---------- Data for the task ----------
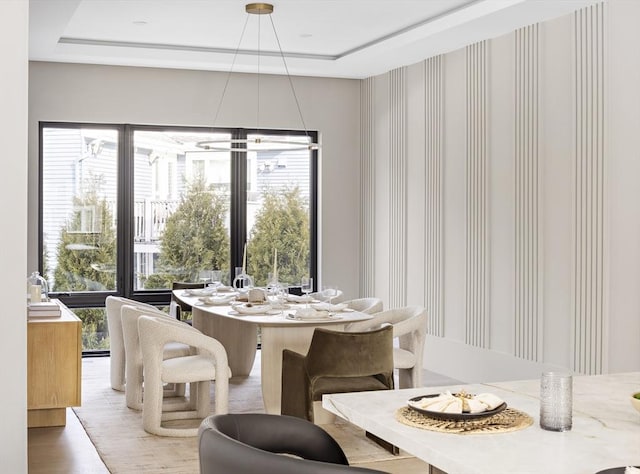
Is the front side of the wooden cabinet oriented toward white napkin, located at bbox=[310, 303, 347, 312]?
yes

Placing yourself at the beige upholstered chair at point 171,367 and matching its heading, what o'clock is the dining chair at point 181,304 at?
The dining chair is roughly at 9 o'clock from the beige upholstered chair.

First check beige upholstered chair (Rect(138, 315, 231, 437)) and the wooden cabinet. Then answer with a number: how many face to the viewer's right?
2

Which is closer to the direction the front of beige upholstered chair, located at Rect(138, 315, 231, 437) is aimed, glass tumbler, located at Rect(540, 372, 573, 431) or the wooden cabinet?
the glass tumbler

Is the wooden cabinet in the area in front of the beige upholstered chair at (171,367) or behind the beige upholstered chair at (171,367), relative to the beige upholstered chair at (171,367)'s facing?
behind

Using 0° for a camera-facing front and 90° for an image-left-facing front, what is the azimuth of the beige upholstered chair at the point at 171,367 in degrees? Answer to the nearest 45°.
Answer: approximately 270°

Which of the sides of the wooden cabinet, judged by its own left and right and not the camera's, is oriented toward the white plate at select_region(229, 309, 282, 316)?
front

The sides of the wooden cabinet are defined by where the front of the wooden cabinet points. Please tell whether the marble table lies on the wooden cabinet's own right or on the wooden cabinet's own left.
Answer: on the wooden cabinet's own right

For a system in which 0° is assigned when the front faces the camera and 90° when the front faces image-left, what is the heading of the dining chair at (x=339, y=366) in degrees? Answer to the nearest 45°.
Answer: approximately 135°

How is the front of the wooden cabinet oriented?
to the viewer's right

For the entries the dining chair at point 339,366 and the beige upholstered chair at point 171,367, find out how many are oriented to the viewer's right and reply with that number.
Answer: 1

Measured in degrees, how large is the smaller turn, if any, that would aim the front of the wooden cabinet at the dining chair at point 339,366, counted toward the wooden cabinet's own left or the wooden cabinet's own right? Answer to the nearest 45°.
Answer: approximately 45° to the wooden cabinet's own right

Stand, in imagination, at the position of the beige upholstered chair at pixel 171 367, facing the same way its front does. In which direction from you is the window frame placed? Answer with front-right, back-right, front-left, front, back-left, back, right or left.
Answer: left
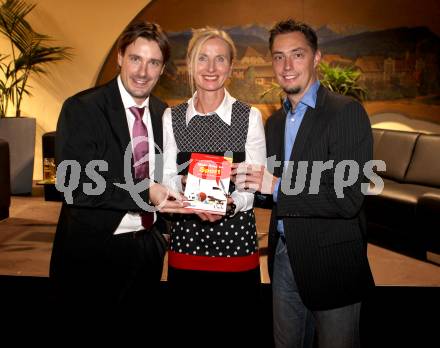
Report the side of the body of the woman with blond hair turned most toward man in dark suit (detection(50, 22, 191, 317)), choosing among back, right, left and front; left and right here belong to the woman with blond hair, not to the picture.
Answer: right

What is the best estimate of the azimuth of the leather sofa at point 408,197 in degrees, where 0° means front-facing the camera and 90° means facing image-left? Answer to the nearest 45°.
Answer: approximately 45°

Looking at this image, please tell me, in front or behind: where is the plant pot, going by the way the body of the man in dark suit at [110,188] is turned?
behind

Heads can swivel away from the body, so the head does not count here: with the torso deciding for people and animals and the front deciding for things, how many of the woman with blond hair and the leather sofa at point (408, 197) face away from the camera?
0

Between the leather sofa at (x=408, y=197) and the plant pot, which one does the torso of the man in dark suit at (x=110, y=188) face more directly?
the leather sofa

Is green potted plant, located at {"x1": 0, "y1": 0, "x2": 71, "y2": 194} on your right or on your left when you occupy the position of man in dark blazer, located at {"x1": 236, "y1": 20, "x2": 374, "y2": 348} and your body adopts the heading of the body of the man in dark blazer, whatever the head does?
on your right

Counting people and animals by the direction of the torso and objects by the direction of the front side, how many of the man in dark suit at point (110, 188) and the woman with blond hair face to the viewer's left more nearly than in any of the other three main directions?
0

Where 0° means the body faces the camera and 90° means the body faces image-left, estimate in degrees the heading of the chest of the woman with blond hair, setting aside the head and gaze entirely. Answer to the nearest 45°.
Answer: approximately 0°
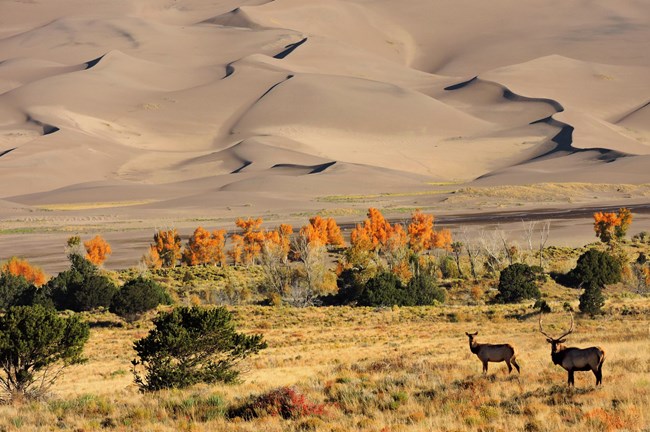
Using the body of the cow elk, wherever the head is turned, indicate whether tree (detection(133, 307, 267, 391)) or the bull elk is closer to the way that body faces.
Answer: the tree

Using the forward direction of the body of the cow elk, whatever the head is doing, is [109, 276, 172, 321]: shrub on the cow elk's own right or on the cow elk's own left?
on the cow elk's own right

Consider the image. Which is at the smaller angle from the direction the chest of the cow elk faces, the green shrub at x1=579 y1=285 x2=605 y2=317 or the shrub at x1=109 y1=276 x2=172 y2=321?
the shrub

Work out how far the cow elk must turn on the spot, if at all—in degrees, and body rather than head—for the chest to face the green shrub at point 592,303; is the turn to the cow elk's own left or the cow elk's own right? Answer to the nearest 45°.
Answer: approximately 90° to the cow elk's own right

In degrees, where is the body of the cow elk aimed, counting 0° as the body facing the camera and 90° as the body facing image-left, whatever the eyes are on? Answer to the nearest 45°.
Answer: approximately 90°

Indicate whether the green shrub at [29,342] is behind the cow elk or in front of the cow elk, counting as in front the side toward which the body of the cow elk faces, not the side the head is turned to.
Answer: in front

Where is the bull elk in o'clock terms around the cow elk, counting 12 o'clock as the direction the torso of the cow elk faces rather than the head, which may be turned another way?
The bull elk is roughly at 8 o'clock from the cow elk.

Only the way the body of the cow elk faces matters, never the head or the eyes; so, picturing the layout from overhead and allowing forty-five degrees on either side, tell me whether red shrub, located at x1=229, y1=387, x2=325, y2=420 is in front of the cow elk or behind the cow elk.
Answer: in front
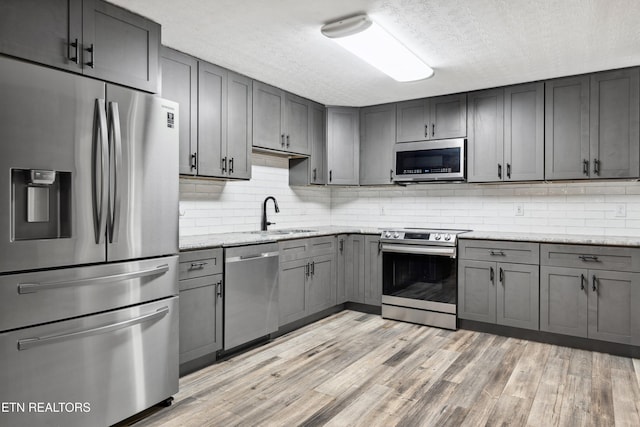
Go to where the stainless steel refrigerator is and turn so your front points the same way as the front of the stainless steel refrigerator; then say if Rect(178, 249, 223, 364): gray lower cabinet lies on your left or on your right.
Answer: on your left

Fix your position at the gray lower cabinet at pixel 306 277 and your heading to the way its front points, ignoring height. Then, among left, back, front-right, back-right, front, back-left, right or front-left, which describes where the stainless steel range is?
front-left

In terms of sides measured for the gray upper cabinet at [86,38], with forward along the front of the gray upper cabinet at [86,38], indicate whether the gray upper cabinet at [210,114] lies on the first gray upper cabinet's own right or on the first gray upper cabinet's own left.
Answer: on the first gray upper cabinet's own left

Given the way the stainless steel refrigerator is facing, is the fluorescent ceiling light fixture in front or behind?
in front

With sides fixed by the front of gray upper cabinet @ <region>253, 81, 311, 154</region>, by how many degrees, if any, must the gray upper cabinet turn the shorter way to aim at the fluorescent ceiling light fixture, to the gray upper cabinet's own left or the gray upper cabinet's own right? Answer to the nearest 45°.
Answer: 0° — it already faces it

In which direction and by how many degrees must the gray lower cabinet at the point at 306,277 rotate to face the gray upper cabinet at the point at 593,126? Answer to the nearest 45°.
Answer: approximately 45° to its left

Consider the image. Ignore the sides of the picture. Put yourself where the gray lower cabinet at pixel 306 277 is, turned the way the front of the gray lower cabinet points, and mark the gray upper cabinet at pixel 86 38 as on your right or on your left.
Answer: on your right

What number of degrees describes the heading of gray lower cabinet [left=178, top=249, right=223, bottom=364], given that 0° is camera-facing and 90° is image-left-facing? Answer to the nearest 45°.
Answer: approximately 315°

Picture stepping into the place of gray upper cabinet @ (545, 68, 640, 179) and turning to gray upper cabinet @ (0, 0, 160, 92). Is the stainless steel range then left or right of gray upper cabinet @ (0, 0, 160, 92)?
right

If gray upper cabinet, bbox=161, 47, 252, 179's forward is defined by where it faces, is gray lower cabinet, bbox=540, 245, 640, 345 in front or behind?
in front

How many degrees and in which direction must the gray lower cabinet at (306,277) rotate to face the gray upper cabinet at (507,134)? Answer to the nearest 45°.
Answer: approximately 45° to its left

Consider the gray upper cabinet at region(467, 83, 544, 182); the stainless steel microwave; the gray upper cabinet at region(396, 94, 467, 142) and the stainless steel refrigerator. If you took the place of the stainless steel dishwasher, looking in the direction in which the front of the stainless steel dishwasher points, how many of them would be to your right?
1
----------
---------- Data for the task ----------
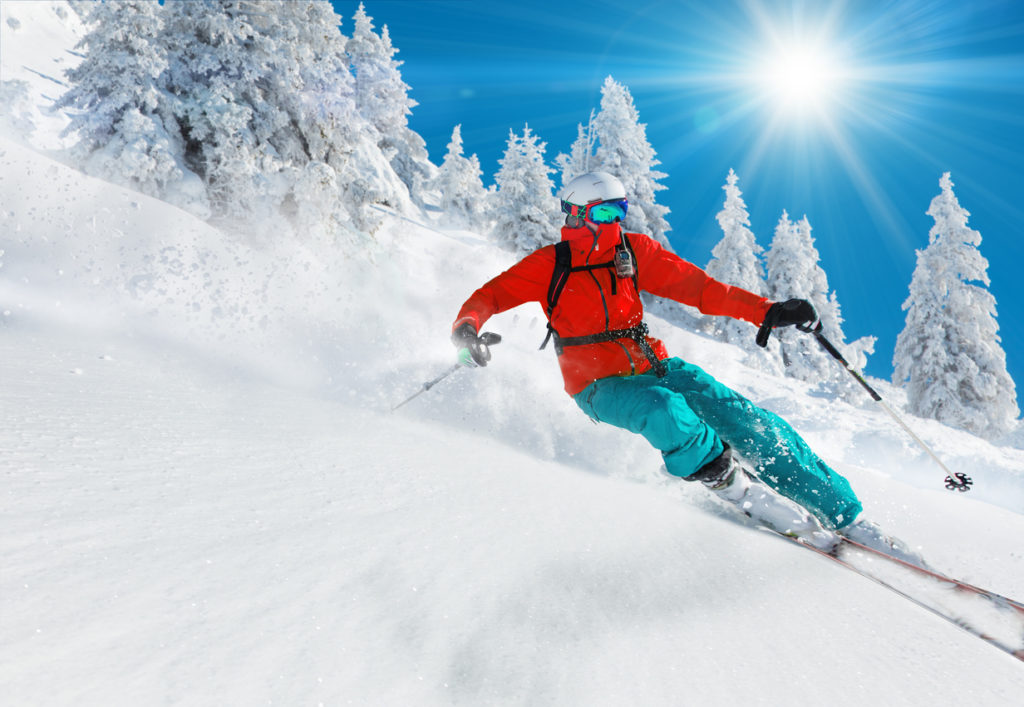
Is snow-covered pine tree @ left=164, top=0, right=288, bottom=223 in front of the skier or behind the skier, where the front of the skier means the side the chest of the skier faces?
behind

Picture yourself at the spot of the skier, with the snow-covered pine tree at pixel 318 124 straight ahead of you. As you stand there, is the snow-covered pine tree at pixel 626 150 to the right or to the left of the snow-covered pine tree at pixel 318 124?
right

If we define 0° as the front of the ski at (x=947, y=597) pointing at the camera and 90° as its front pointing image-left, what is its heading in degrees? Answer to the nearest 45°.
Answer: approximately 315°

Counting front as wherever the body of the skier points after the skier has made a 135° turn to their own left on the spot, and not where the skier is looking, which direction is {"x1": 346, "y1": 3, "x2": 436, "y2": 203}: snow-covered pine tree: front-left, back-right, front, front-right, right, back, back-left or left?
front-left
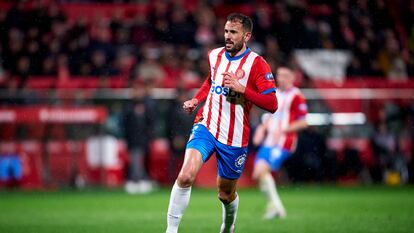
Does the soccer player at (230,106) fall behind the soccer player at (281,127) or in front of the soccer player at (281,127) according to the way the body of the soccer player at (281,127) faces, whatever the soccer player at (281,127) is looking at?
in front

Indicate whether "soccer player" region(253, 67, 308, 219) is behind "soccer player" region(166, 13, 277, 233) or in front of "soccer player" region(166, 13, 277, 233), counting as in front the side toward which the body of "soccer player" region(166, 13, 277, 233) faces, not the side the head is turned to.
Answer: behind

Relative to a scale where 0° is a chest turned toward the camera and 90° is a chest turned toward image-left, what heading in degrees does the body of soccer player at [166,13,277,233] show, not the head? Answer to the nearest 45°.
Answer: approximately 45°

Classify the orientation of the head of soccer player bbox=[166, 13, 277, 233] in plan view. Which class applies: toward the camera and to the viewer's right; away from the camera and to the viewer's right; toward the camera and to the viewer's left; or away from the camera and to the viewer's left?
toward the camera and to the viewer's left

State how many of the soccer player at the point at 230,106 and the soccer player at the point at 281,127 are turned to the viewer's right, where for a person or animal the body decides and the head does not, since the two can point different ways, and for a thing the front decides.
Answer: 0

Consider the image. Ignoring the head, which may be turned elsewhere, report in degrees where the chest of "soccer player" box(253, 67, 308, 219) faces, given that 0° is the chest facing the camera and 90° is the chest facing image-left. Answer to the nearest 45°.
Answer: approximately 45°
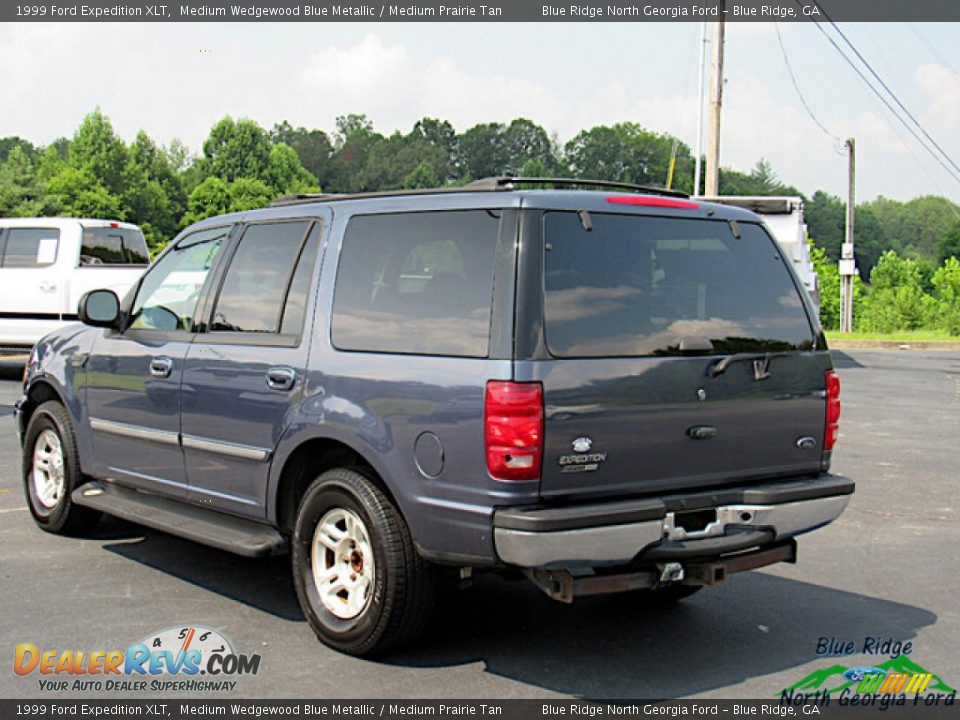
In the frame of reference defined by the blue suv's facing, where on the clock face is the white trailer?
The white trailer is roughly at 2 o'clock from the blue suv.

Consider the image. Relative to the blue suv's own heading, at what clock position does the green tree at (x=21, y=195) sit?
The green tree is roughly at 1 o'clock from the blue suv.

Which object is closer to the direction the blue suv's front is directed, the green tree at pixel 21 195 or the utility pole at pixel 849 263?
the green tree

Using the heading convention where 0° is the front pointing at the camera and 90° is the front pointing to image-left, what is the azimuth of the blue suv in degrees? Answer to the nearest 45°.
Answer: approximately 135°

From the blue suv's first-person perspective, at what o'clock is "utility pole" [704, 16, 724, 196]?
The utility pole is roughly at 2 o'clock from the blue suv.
----------
---------- Data for the task ----------
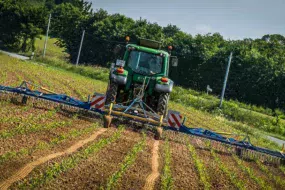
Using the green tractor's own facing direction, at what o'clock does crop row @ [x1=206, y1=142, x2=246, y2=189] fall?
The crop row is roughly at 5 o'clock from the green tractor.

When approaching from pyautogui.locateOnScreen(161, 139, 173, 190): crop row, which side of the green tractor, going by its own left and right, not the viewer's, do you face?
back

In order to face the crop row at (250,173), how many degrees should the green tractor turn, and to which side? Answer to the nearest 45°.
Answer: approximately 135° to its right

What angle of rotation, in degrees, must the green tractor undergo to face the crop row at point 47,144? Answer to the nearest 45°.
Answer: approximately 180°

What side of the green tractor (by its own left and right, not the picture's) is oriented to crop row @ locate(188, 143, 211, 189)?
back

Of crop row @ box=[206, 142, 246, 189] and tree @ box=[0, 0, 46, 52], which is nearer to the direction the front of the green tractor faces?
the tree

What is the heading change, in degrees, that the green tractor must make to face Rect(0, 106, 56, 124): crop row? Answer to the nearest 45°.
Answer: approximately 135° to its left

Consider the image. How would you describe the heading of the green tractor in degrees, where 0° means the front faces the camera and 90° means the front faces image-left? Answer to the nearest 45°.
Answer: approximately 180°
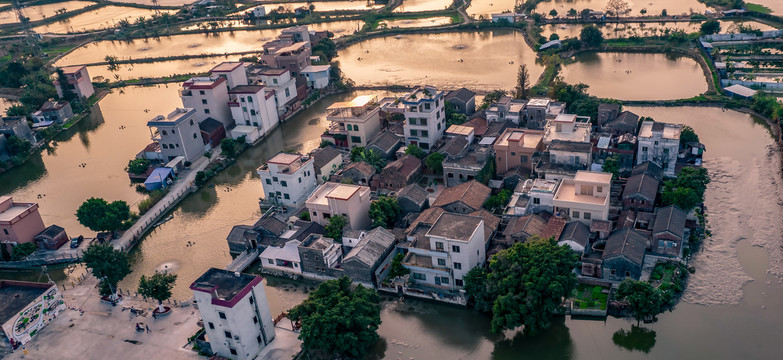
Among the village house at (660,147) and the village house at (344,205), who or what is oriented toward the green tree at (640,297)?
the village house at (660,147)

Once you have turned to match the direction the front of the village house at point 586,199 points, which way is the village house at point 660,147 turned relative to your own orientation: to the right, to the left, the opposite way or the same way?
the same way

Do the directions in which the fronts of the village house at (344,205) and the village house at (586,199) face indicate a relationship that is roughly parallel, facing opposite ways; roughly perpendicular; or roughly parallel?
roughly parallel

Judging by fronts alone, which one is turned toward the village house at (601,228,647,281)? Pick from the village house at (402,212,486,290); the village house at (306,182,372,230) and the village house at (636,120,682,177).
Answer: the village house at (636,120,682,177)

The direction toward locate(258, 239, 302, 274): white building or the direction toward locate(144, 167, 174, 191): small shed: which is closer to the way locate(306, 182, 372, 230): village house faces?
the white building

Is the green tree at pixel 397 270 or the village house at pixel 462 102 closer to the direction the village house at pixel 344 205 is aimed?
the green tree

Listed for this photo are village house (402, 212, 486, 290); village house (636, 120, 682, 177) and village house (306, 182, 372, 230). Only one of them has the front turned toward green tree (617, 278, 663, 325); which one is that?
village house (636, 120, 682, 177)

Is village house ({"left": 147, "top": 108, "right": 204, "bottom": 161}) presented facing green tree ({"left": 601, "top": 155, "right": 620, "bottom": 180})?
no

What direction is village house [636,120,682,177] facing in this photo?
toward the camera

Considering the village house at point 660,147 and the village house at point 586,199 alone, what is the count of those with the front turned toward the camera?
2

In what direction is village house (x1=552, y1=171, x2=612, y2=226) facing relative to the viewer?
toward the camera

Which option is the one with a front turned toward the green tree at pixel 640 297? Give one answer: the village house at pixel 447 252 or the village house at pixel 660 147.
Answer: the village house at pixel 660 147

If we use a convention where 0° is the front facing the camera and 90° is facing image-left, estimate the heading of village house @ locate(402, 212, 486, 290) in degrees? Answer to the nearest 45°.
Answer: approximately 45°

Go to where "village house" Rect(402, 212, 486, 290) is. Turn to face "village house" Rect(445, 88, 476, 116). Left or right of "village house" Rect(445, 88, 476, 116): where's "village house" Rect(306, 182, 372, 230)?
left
----------
▶ _What is expected_:
Extract every line from the items above that contains the string "range", and copy each one in full.

▶ _Written answer_:
Fix your position at the gray lower cabinet at pixel 306 277 and your heading to the way its front points, ignoring height. Then, among left, back, front-right, back-right, front, back-left, right or front-left, which describes where the stainless steel range is?
Picture stepping into the place of gray upper cabinet @ (545, 68, 640, 179) and turning to gray upper cabinet @ (0, 0, 160, 92). Is the stainless steel range then left or right of gray upper cabinet @ (0, 0, 160, 92)?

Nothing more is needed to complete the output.